Throughout the country, women in chadors walk beside scantily clad beauties. Along Lebanon’s highways, or what is left of them, billboards celebrating Hizballah’s “divine victory” over Israel share advertising space with posters depicting half-naked women wearing jeans or lingerie. Hizballah may have preferences, but unlike the authoritarian leaders of the Taliban or Saudi Arabia, it does not impose them.
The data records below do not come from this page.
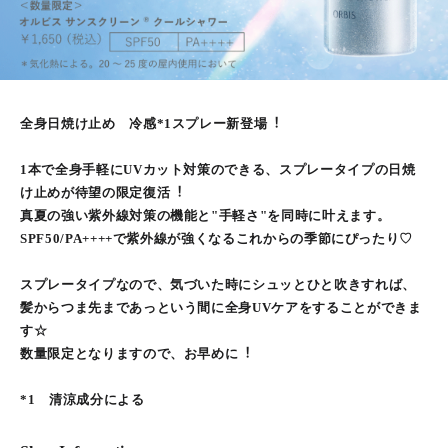
全⾝⽇焼け⽌め 冷感*1スプレー新登場︕
1本で全⾝⼿軽にUVカット対策のできる、スプレータイプの⽇焼
け⽌めが待望の限定復活︕
真夏の強い紫外線対策の機能と"⼿軽さ"を同時に叶えます。
SPF50/PA++++で紫外線が強くなるこれからの季節にぴったり♡
スプレータイプなので、気づいた時にシュッとひと吹きすれば、
髪からつま先まであっという間に全⾝UVケアをすることができま
す☆
数量限定となりますので、お早めに︕
*1 清涼成分による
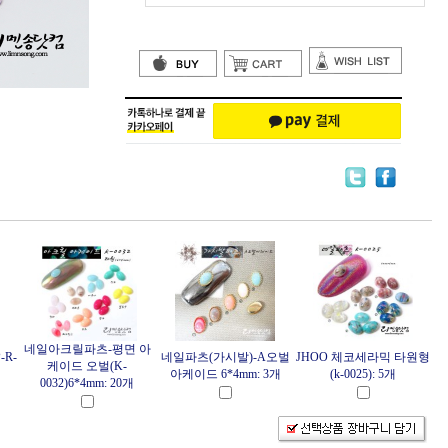
네일아크릴파츠-평면 아
R-
네일파츠(가시발)-A오벌
JHOO 체코세라믹 타원형
케이드 오벌(K-
아케이드 6*4mm: 3개
(k-0025): 5개
0032)6*4mm: 20개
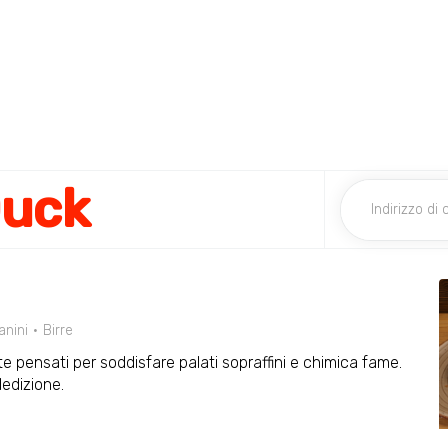
Duck
anini
Birre
tte pensati per soddisfare palati sopraffini e chimica fame.
edizione.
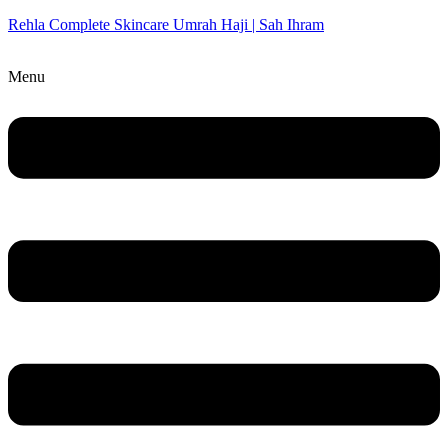
Rehla Complete Skincare Umrah Haji | Sah Ihram
Menu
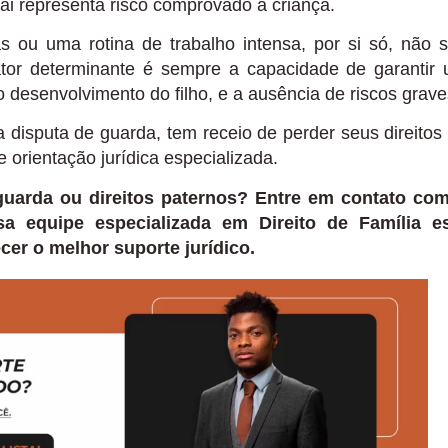
 representa risco comprovado à criança.
s ou uma rotina de trabalho intensa, por si só, não 
ator determinante é sempre a capacidade de garantir
 desenvolvimento do filho, e a ausência de riscos grave
 disputa de guarda, tem receio de perder seus direitos
 orientação jurídica especializada.
guarda ou direitos paternos? Entre em contato co
a equipe especializada em Direito de Família e
cer o melhor suporte jurídico.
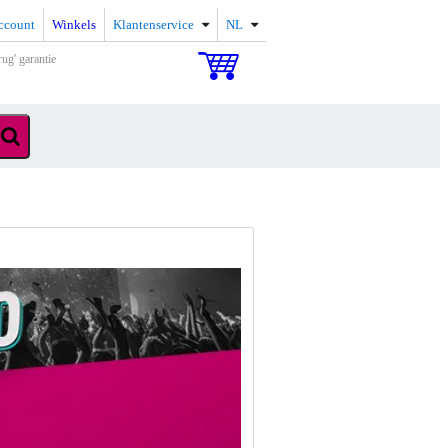
ccount
Winkels
Klantenservice
NL
rug' garantie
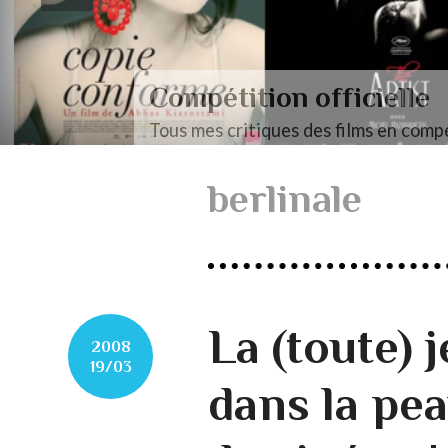
Compétition officielle
Tous mes critiques des films en compé
berlinale
La (toute) 
2008
19/03
dans la pea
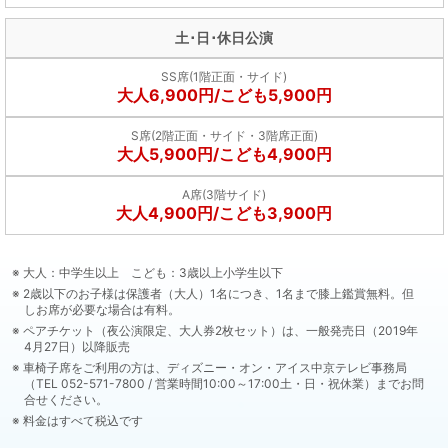
土･日･休日公演
SS席(1階正面・サイド)
大人6,900円/こども5,900円
S席(2階正面・サイド・3階席正面)
大人5,900円/こども4,900円
A席(3階サイド)
大人4,900円/こども3,900円
大人：中学生以上 こども：3歳以上小学生以下
2歳以下のお子様は保護者（大人）1名につき、1名まで膝上鑑賞無料。但
しお席が必要な場合は有料。
ペアチケット（夜公演限定、大人券2枚セット）は、一般発売日（2019年
4月27日）以降販売
車椅子席をご利用の方は、ディズニー・オン・アイス中京テレビ事務局
（TEL 052-571-7800 / 営業時間10:00～17:00土・日・祝休業）までお問
合せください。
料金はすべて税込です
Nor has the movement shown a long-standing inability to reconcile with its enemies. Most strikingly, in 2000, after Israel’s withdrawal from the Lebanese territory it was occupying, the thousands of Shia and Christian collaborators suddenly found themselves vulnerable to retribution and street justice from understandably aggrieved Lebanese. On strict orders from Hizballah, however, the vast majority were not touched. Rather they were handed over to the Lebanese army, dealt with by the Lebanese government and imprisoned and amnestied prematurely, in a move that offended many Lebanese. Nevertheless, today they can be spotted in towns in the south; everyone knows who they are, and they remain unharmed. Hardly the actions of a violent fundamentalist terrorist organization.
And what was so unreasonable about Hizballah’s demands? The movement insisted it wanted Lebanese prisoners to be freed by Israel, all of Lebanon’s territory to be evacuated by Israel, and for the Lebanese army, which had never defended Lebanon, let alone its south, to come up with a national defense plan. Thirty years of proven Israeli brutality and 60 years of Lebanese government neglect of the south gave Hizballah a raison d’etre its leadership insisted it did not want.